== Material for this exercise ==

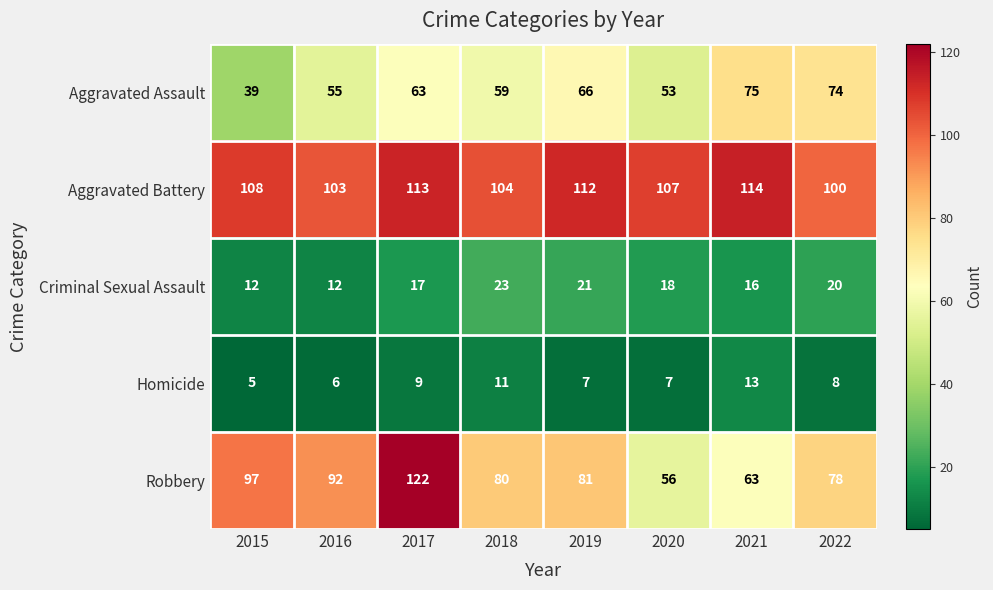

What is the difference between the Aggravated Assault values at 2020 and 2018?

6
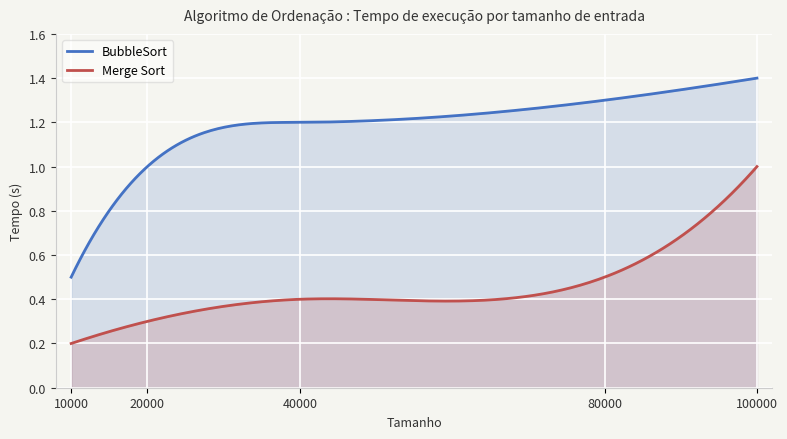

Between 80000 and 100000, which series saw the biggest shift?

Merge Sort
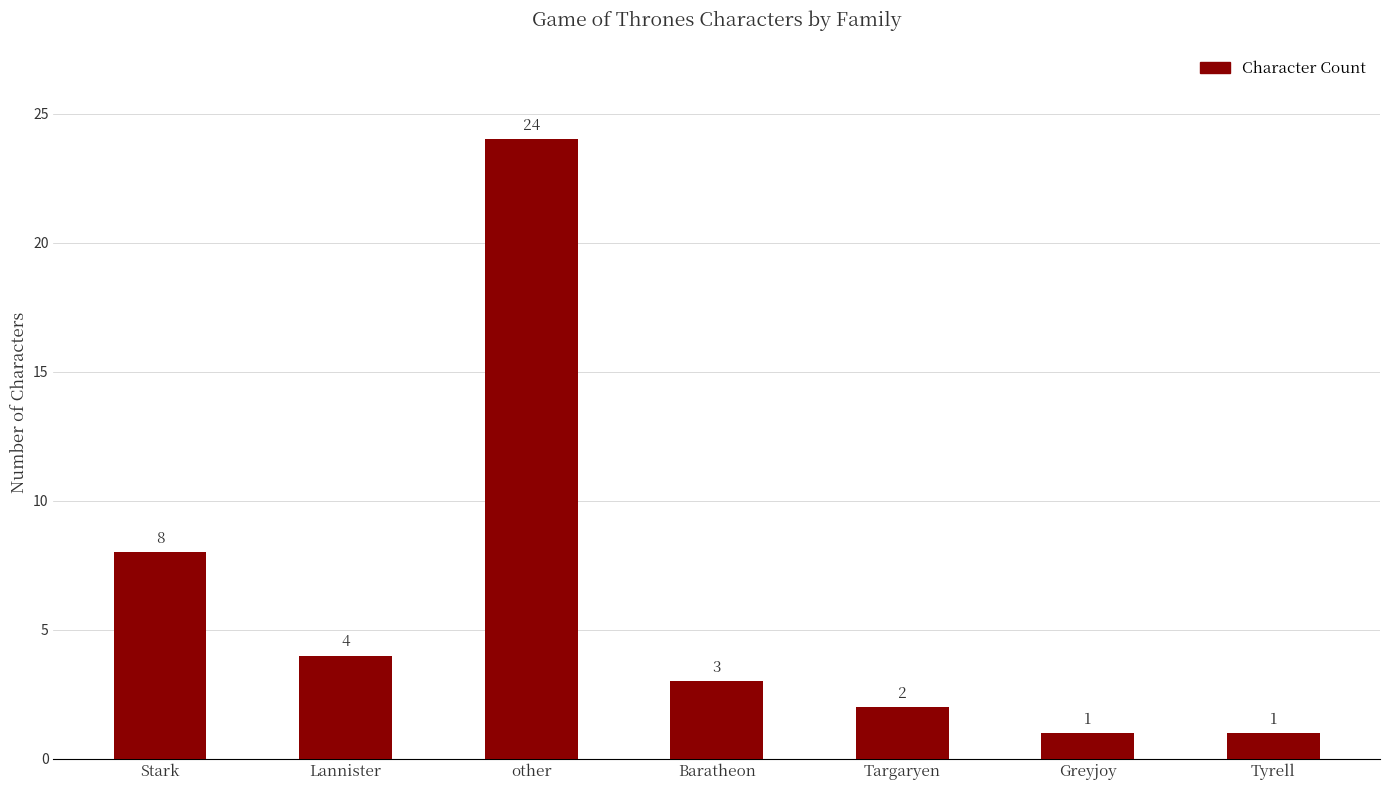

What position from the right is Tyrell?

1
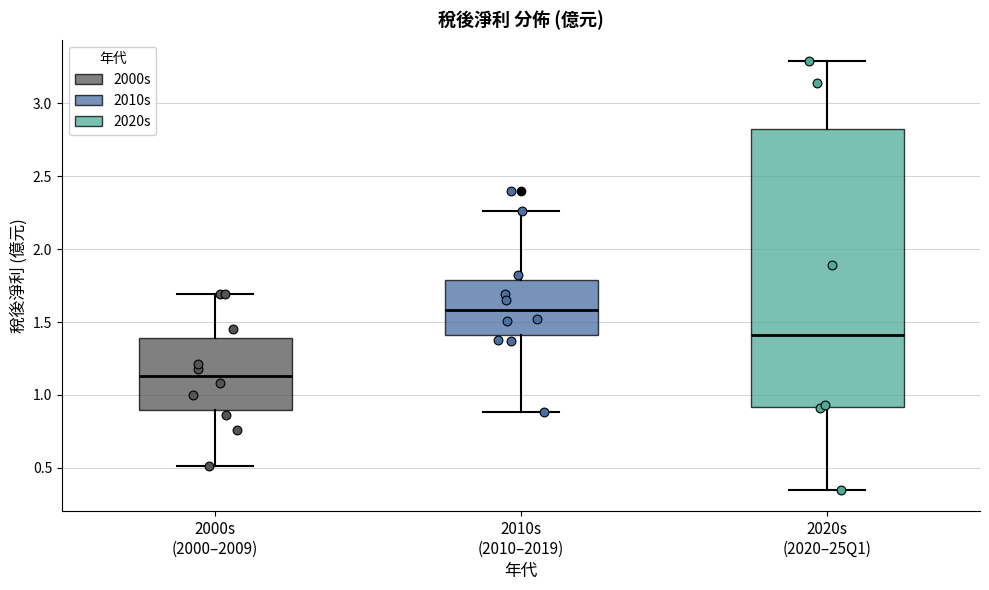

Where does the median line of the box for 2010s (2010–2019) sit on the y-axis? The values are not printed on the chart, so give them approximately, as read against the axis.

1.60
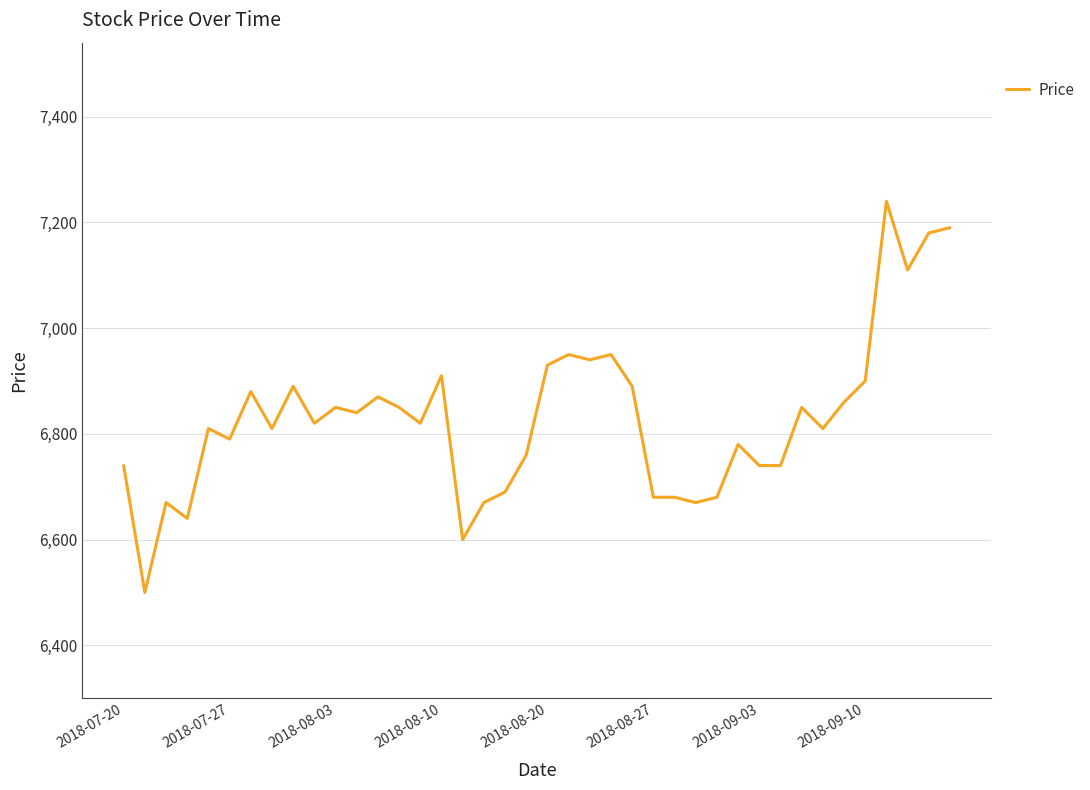

What is the difference between the maximum and second lowest values?

640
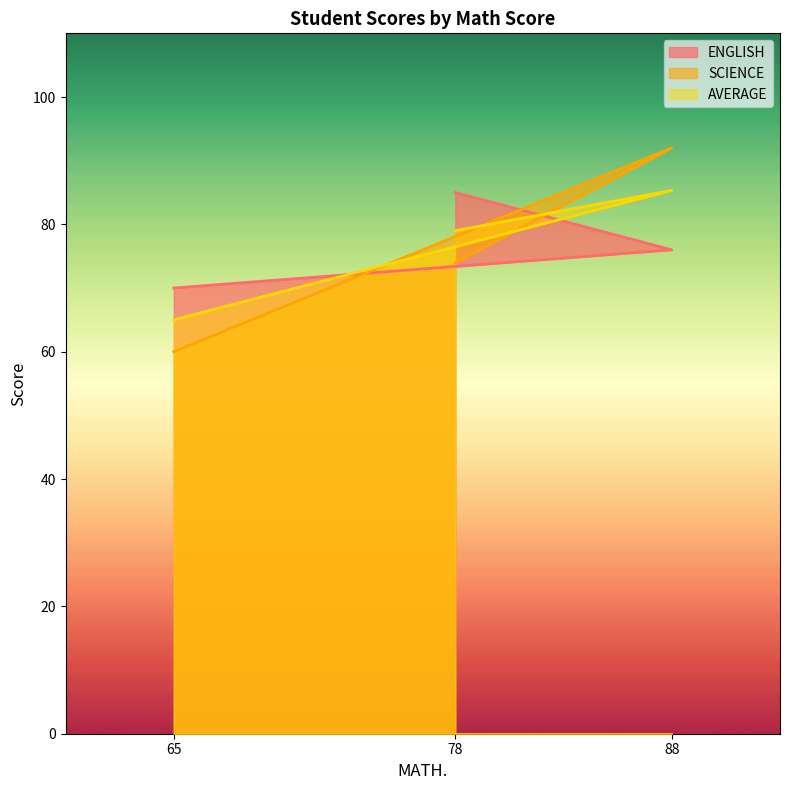

Which series changed the most between 88 and 65?

SCIENCE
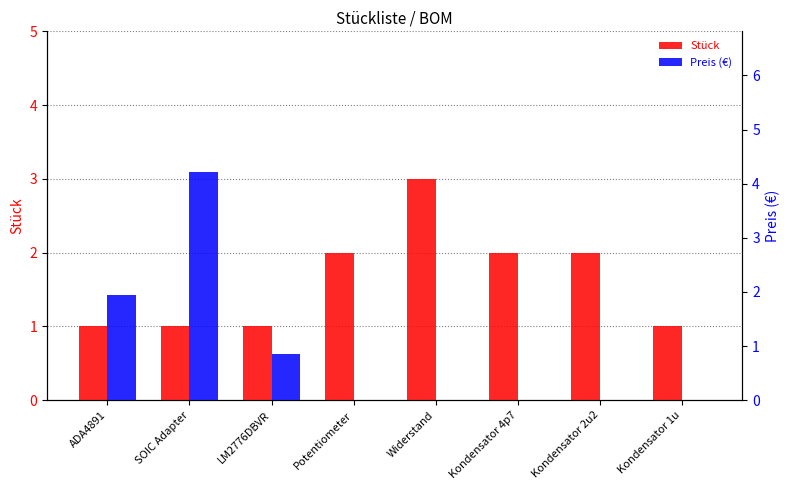

What is the spread (max minus min) of values at Kondensator 4p7?

2.0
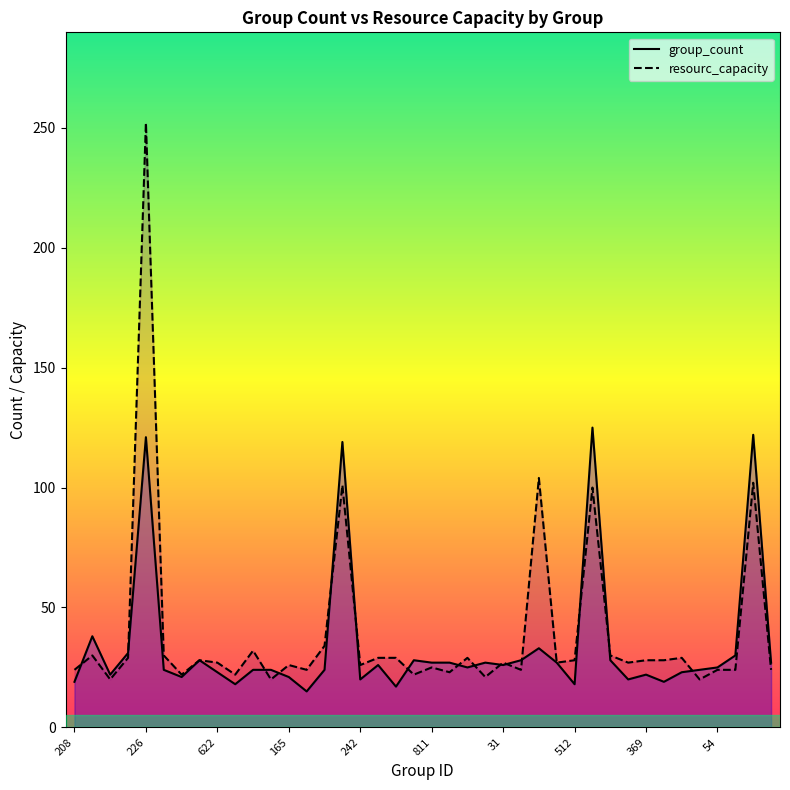

How many values in the group_count series exceed 25?

19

===

**Work to complete:** Reproduce all of the data above word for word, leaving the pictures out.

**Exercise result:**
What is the difference between the Aggravated Assault values at 2020 and 2018?

6

Between 80000 and 100000, which series saw the biggest shift?

Merge Sort

What position from the right is Tyrell?

1

Where does the median line of the box for 2010s (2010–2019) sit on the y-axis? The values are not printed on the chart, so give them approximately, as read against the axis.

1.60

What is the difference between the maximum and second lowest values?

640

Which series changed the most between 88 and 65?

SCIENCE

What is the spread (max minus min) of values at Kondensator 4p7?

2.0

How many values in the group_count series exceed 25?

19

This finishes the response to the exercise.